The video playing on Bruce Walker’s computer screen looks ordinary enough: a few fish flit around in a small aquarium. But the soundtrack is anything but normal. Tones pile up, sputter, and jump in random, atonal bursts.

“There’s a yellow fish, an orange fish, and a blue fish,” Walker explained. “And each of those fish is represented by a particular musical instrument.”

The music responds to the fish as they move across the scene, their movements tracked by a camera. It sounds like Prokofiev’s symphonic fairy tale "Peter and the Wolf" thrown in a blender.

The piece is from Walker’s Accessible Aquarium Project: an effort to make places like aquariums, zoos, and science centers more engaging for the visually impaired.

It’s one of the many projects Walker has created at Georgia Tech’s Sonification Lab, a joint effort of the university’s psychology and interactive computing departments.

Sonification uses sound to convey information. In his lab, Walker and his team work on helping people who can’t see (i.e., the visually impaired) and can’t look (e.g., people using their eyes for tasks like driving) interact with the world around them.

Recently, they’ve undertaken a project of astronomical proportions: a soundtrack for the upcoming solar eclipse.

“Our hope was to try to take what’s happening between the sun and the moon and represent that in a way that allows a blind person to share in the experience,” Walker said.

The piece was commissioned by AT&T and visual-interpreting company Aira for a project to help a blind man experience the eclipse in Hopkinsville, KY, close to the point of greatest eclipse.

Walker and his team used data about how the eclipse will pass over Hopkinsville to structure the piece, which syncs up with the event.

The soundtrack will include elements composed in real-time based on conditions on the ground in Hopkinsville. As the temperature, brightness, and barometric pressure changes, the music will respond.

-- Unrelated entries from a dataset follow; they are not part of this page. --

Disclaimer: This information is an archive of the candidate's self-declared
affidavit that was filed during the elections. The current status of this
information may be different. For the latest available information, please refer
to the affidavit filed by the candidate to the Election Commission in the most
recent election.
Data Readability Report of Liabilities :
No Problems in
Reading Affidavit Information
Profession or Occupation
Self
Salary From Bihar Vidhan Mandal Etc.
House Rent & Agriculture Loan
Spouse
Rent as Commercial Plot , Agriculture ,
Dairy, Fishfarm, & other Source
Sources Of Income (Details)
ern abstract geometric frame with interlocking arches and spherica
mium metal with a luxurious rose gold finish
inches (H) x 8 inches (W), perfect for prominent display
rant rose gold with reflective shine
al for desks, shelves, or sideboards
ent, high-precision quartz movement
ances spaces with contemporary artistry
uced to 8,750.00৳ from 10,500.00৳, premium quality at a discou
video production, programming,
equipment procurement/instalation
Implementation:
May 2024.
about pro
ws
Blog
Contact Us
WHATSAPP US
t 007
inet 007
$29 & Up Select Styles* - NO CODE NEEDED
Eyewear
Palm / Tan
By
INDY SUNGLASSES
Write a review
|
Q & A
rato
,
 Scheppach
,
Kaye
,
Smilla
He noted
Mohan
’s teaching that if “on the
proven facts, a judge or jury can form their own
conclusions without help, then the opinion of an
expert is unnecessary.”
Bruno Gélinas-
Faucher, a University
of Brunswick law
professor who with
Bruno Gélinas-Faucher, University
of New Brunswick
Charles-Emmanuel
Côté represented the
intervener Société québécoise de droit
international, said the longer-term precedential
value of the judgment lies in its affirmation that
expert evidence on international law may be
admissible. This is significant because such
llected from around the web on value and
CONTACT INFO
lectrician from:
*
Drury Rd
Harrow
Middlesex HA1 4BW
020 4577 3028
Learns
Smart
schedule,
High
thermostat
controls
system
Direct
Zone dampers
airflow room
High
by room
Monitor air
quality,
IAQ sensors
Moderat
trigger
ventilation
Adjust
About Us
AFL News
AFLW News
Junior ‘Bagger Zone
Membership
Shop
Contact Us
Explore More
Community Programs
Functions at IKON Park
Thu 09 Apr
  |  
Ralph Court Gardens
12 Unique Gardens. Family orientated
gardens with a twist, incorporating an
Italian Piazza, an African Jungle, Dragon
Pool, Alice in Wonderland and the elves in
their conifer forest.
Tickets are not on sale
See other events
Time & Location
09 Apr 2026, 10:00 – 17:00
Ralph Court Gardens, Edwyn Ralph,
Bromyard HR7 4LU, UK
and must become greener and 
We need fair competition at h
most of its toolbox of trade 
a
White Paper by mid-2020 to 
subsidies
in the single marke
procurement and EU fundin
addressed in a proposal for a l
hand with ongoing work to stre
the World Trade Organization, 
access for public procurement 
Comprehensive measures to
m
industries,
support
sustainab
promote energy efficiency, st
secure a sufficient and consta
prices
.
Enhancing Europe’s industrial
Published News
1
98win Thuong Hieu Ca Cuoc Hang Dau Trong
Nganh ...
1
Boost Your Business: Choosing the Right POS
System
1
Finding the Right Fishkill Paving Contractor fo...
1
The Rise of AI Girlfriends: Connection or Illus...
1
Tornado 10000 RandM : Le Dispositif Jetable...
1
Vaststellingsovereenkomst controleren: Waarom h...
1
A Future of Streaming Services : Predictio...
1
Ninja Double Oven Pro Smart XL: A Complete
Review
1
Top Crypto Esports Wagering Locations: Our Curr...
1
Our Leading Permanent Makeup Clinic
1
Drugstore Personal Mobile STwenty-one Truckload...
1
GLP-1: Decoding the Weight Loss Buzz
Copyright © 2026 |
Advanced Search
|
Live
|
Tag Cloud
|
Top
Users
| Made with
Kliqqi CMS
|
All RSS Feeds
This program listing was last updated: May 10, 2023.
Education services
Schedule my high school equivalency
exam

Data, data, data. A screenshot of the audio-synthesis program SuperCollider Walker and his team used to compose their eclipse soundtrack.
Credit Avrosh Kumar

Walker’s team is also composing a separate piece based on conditions in Atlanta, even though the city isn’t in the path of totality. Both will be available to stream live during the eclipse.

But the project isn’t just about conveying information.

“This eclipse is this spectacular event, which makes people feel things. So, the idea was to induce those emotions in the music to arrange that way so that it lets you feel something,” said Avrosh Kumar, who worked with Walker on the piece.

Kumar worked to evoke that emotion using different sounds to play different parts of the eclipse, each produced electronically. Low, bass-heavy rumbles represent the sun. Higher frequencies represent the moon.

As the two bodies interact in the heavens, they interact in the score. The piece starts as the moon first begins to obscure the sun, builds to a climax at the point of totality, then deconstructs itself.

Kumar and his partner watched videos of other total solar eclipses for inspiration. They also consulted with visually impaired individuals.

It’s a kind of attention to detail that matters to Jane Boynton. She’s the program director of the Georgia Radio Reading Service, a 24/7 broadcast network that provides services to the visually impaired.

“I think projects like this are very valuable in order to be inclusive, in order to show people who have some limitations what’s going on in the world around them. They deserve to experience it as best they can,” she said.

Boynton’s planning to run eclipse-themed programming as the shadow of the moon passes across north Georgia Monday afternoon, August 21, triggering changes in light and temperature across the state.

That’s around the time that Walker’s team at Georgia Tech will fire up the live broadcast of their composition trying to make sure no one is left out of what’s been lauded as the most beautiful thing you can see in the sky.

“It’s more than just an astronomic event. It’s a cultural event,” Walker said. “If you’re blind, you’re not just being left out of the visual experience, you’re being marginalized from from the entire social happening.”